The legislation sponsored by House Speaker Sara Gideon, D-Freeport, is one of four bills before the committee as part of the Patients First Health Care Package, which aims to slow the accelerating costs of health care and prescription drugs. Another bill in the package seeks to protect patients from unexpected costs when they find themselves voluntarily or involuntarily being treated by providers outside of their insurance plan networks.
Another bill creates pricing transparency for the 25 highest-cost medical procedures. It requires health care providers to tell patients the average statewide cost for a procedure and to disclose to the patient the providers that offer the service at the highest and lowest rates.
Gideon, who is running in the Democratic primary for a chance to challenge Republican incumbent U.S. Sen. Susan Collins in the November general election, said the insulin bill isn’t a panacea. But she said Maine should act because the federal government has failed to cap the price pharmaceutical companies can charge for a life-sustaining medication that’s been available for nearly 100 years.
“While there have been many advancements in the creation and delivery of insulin since then … the fact remains that this drug is literally a lifesaver,” Gideon said. “But recently, it’s becoming something else – a source of steady profit for the pharmaceutical companies that produce it.”
Citing a report from the Health Care Cost Institute, a nonprofit, nonpartisan organization that studies health care data, Gideon said the cost of insulin had doubled from 2012 to 2016, rising from $2,864 to $5,705 per person, per year.
She noted that states lack the authority to set drug prices, but they can regulate insurance companies.
Diabetes is one of the most common chronic illnesses. Thirty million Americans and 142,000 Mainers have diabetes, about 10 percent of the state’s population.
Bills to cap insulin costs also are under consideration in other states, including Massachusetts, New Hampshire, Illinois and Wisconsin. Colorado has passed a bill to cap insulin costs.
About 30 percent of American diabetes patients ration their insulin because of high costs, according to a study released in January 2018 in JAMA Internal Medicine, a scholarly journal. In one high-profile case, a 21-year-old Minnesota man died from rationing his insulin last summer, several media outlets reported.

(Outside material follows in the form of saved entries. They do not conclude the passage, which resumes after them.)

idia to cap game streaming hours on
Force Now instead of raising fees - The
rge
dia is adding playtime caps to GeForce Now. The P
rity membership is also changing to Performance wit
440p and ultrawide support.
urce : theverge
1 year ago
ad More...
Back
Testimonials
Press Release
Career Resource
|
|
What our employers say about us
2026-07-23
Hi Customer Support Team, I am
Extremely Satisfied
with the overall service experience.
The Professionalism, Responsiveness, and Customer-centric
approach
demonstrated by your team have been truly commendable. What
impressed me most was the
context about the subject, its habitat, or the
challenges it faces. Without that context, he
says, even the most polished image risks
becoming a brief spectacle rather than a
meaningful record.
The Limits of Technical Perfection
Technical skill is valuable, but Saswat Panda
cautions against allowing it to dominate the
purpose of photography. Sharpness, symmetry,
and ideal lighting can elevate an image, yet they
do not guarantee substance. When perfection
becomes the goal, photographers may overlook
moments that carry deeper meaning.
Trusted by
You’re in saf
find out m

Brogan and other parents also urged lawmakers to consider going even further and considering bills like ones pending in Minnesota that would require a free 40-day supply of insulin for a person who has run out and who may not have the $100 co-pay need to refill a prescription.

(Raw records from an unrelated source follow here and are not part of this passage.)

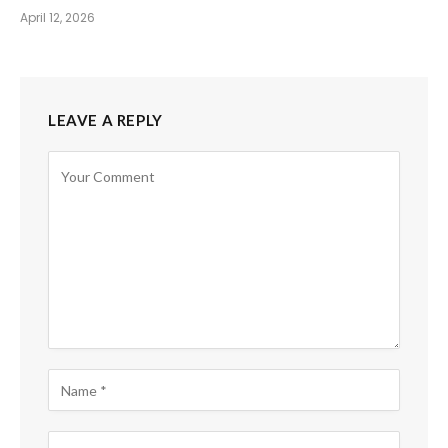
April 12, 2026
LEAVE A REPLY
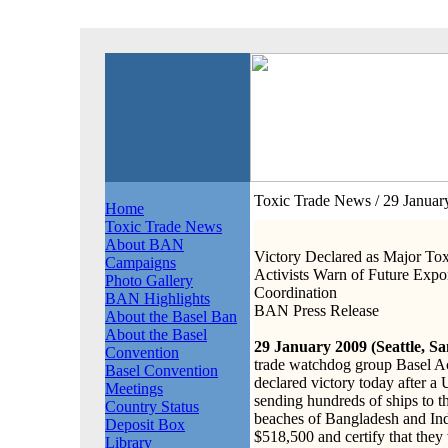
Toxic Trade News
/ 29 Janua
Home
Toxic Trade News
About BAN
Victory Declared as Major Tox
Campaigns
Activists Warn of Future Exp
Photo Gallery
Coordination
BAN Highlights
BAN Press Release
About the Basel Ban
About the Basel
29 January 2009 (Seattle, Sa
Convention
trade watchdog group Basel 
Basel Convention
declared victory today after a 
Meetings
sending hundreds of ships to 
Country Status
beaches of Bangladesh and Ind
Deposit Box
$518,500 and certify that the
Library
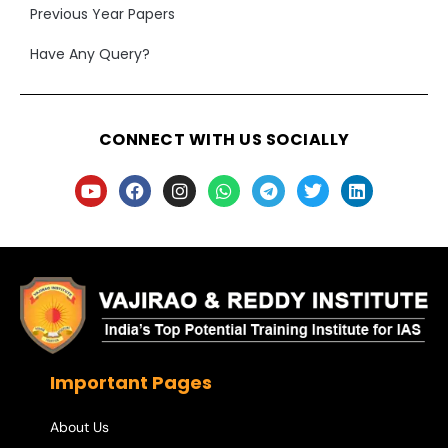
Previous Year Papers
Have Any Query?
CONNECT WITH US SOCIALLY
Important Pages
About Us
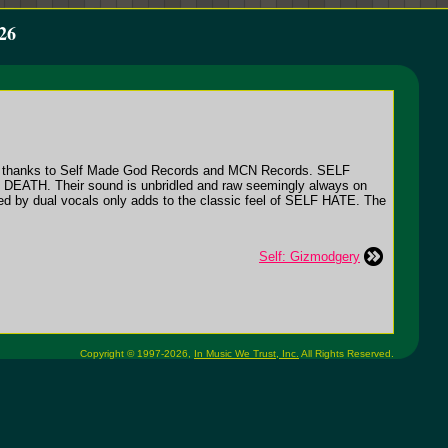
26
rves thanks to Self Made God Records and MCN Records. SELF
M DEATH. Their sound is unbridled and raw seemingly always on
red by dual vocals only adds to the classic feel of SELF HATE. The
Self: Gizmodgery
Copyright © 1997-2026,
In Music We Trust, Inc.
All Rights Reserved.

The committee also heard testimony on a bill sponsored by Senate President Troy Jackson, D-Allagash, that would set up a state commission to study health care costs and delivery, and make recommendations for changes to the Legislature.

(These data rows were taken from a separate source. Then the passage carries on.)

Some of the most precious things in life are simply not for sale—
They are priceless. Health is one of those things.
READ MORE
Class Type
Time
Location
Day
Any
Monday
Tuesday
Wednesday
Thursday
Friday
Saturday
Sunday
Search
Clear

Although most of the bills were greeted with widespread support – Gideon said she had 119 Democratic and Republican co-sponsors on her bill – there was pushback on some of the proposed legislation Tuesday.
Dan Morin of the Maine Medical Association, which represents 4,300 physicians, testified in opposition to Jackson’s bill, saying it mainly focused on cost containment, while ignoring patient outcomes. Morin added that doctors already are overburdened with both insurance company and government bureaucracy, and often spend more time dealing with paperwork than practicing medicine.
“One physician … told me that her mission was to care for patients, not spend time explaining to a third party the need for a particular drug or test, responding to a billing inquiry or explaining to an insurance carrier why a colonoscopy was necessary,” Morin said.
He said doctors already have too many people looking over their shoulders.
“Because physicians feel like they have 58 people in the exam room every time they see a patient,” Morin said.
The committee will discuss the bills during work sessions Thursday.